I know you can't be made to sell the house whilst one person still lives there so not too worried about that.

It's more just making sure we don't end up with one or other of us having significantly more in savings. Maybe a joint account is easiest way but we've always had our own accounts.

HoraceGoesBonkers · 14/01/2025 23:03

We had a much loved family member die suddenly. He'd taken out a plan with a funeral director who was also his neighbour. In the 20 or so years since the plan had been taken out the firm changed hands and the new owners lost the paperwork. They did do the funeral but it was an extra hassle.

I'm not sure if I'd have a funeral plan or not. I think it is a good idea to discuss it with relatives though.

BitOutOfPractice · 14/01/2025 23:11

Downsize and declutter now.

keep moving as much as you can now, and for as long as you can in the future

eta I’m 57. I’ve done the first. Actively doing the second.
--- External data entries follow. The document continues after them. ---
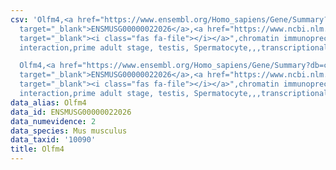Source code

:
 ```yaml
---
csv: 'Olfm4,<a href="https://www.ensembl.org/Homo_sapiens/Gene/Summary?db=core;g=ENSMUSG00000022026"
  target="_blank">ENSMUSG00000022026</a>,<a href="https://www.ncbi.nlm.nih.gov/pubmed/25450459"
  target="_blank"><i class="fas fa-file"></i></a>",chromatin immunoprecipitation assay,direct
  interaction,prime adult stage, testis, Spermatocyte,,,transcriptional regulation,

  Olfm4,<a href="https://www.ensembl.org/Homo_sapiens/Gene/Summary?db=core;g=ENSMUSG00000022026"
  target="_blank">ENSMUSG00000022026</a>,<a href="https://www.ncbi.nlm.nih.gov/pubmed/25450459"
  target="_blank"><i class="fas fa-file"></i></a>",chromatin immunoprecipitation assay,direct
  interaction,prime adult stage, testis, Spermatocyte,,,transcriptional regulation,'
data_alias: Olfm4
data_id: ENSMUSG00000022026
data_numevidence: 2
data_species: Mus musculus
data_taxid: '10090'
title: Olfm4
---
```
MereDintofPandiculation · 15/01/2025 09:32

*How to help our children/loved ones in the future when we’re old and hopefully lovely and manageable *I look forward with horror to a time where being “manageable” is a virtue

I8toys · 15/01/2025 09:35

MereDintofPandiculation · 15/01/2025 09:32

*How to help our children/loved ones in the future when we’re old and hopefully lovely and manageable *I look forward with horror to a time where being “manageable” is a virtue

It was meant as a tongue in cheek comment. I don't want to be cantankerous and inflexible but listen and respect my children's comments when I am asking for any assistance from them.

OP posts:
MereDintofPandiculation · 15/01/2025 09:38

Definitely a good idea to discuss funeral plan with relatives. I don’t think DF has one. He’d have discussed it with me if he’d done a local one. Goodness knows whether he had one where he lived till his 80s. He says he hasn’t got one. But then he says his nursing home is staffed by people doing community service for manslaughter. And I haven’t find one in the papers I’ve found (but what about the papers I haven’t found?) So yes, make sure you tell your relatives.
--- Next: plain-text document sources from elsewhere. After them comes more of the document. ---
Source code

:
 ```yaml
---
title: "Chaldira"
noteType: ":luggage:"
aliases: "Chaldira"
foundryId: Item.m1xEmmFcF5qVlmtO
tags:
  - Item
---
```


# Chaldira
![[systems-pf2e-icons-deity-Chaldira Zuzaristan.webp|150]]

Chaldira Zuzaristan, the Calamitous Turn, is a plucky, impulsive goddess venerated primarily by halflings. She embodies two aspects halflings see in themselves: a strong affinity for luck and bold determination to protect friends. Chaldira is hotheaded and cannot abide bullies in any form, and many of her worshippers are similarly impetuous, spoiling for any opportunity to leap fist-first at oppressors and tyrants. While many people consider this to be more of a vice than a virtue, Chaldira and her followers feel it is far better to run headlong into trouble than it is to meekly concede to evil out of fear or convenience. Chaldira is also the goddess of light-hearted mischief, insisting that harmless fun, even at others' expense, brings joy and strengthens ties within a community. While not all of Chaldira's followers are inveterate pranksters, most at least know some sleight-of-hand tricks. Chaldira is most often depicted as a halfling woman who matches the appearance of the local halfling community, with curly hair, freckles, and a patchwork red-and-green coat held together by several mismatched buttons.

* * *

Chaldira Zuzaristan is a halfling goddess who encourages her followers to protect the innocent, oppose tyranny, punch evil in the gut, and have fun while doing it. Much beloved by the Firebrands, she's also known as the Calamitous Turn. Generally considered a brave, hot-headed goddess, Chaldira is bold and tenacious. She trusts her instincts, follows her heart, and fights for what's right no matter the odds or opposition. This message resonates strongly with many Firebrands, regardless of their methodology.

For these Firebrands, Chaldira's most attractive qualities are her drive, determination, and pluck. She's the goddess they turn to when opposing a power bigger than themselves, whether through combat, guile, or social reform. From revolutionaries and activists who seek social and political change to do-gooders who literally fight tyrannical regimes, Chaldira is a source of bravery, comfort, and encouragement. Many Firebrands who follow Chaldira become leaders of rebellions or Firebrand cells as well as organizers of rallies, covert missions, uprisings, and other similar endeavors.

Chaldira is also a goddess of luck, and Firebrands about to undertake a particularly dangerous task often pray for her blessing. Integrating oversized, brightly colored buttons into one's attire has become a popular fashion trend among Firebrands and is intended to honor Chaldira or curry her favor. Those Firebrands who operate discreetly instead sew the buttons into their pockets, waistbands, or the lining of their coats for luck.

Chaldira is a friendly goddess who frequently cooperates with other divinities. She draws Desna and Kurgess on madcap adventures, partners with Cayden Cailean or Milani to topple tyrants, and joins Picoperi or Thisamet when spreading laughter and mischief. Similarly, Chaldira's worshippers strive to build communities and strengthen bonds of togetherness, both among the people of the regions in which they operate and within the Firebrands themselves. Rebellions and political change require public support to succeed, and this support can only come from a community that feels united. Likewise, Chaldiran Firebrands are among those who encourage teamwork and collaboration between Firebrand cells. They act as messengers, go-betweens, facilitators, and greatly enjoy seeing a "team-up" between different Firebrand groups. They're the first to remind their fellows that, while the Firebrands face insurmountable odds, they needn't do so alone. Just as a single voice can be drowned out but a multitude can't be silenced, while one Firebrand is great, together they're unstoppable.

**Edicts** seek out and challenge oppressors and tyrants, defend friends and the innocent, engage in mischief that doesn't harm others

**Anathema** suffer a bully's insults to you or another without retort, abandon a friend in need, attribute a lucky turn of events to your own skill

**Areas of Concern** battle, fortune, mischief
MereDintofPandiculation · 15/01/2025 09:42

I8toys · 15/01/2025 09:35

It was meant as a tongue in cheek comment. I don't want to be cantankerous and inflexible but listen and respect my children's comments when I am asking for any assistance from them.

Mine wasn’t that serious a comment. I’ve read the title umpteen times, but this morning it elicited a shudder. Loss of autonomy is one of the things I dread about old age, along with being “managed”. I don’t expect I’m alone

Vroomfondleswaistcoat · 15/01/2025 09:54

I'd add - don't tell just one person what your wishes are.

I'm fortunate in having quite a few kids, and I have told ALL of them what my wishes are for living and after I'm gone. I don't think all the responsibility should be with one of them and I don't want to foster resentment and arguments after I die. I don't, for example, want them arguing about 'what Mum might want' if I get dementia; I've told them I want to stay in my home as long as possible, but if it's too much to put me in a care facility. It's not one person's responsibility or guilt to carry that way, and they won't be falling out over what one of them decided needed to be done if the others don't agree. If it's what I want, then tough.

AuntieMarys · 15/01/2025 09:57

I'm redoing my will/POA/expression of wishes this month due to my ds's suddenly death.
My direct cremation is paid for and everything discussed with dh and dd. I'm thankful ds left a will with funeral wishes as it saved us a lot of unnecessary grief and arguments.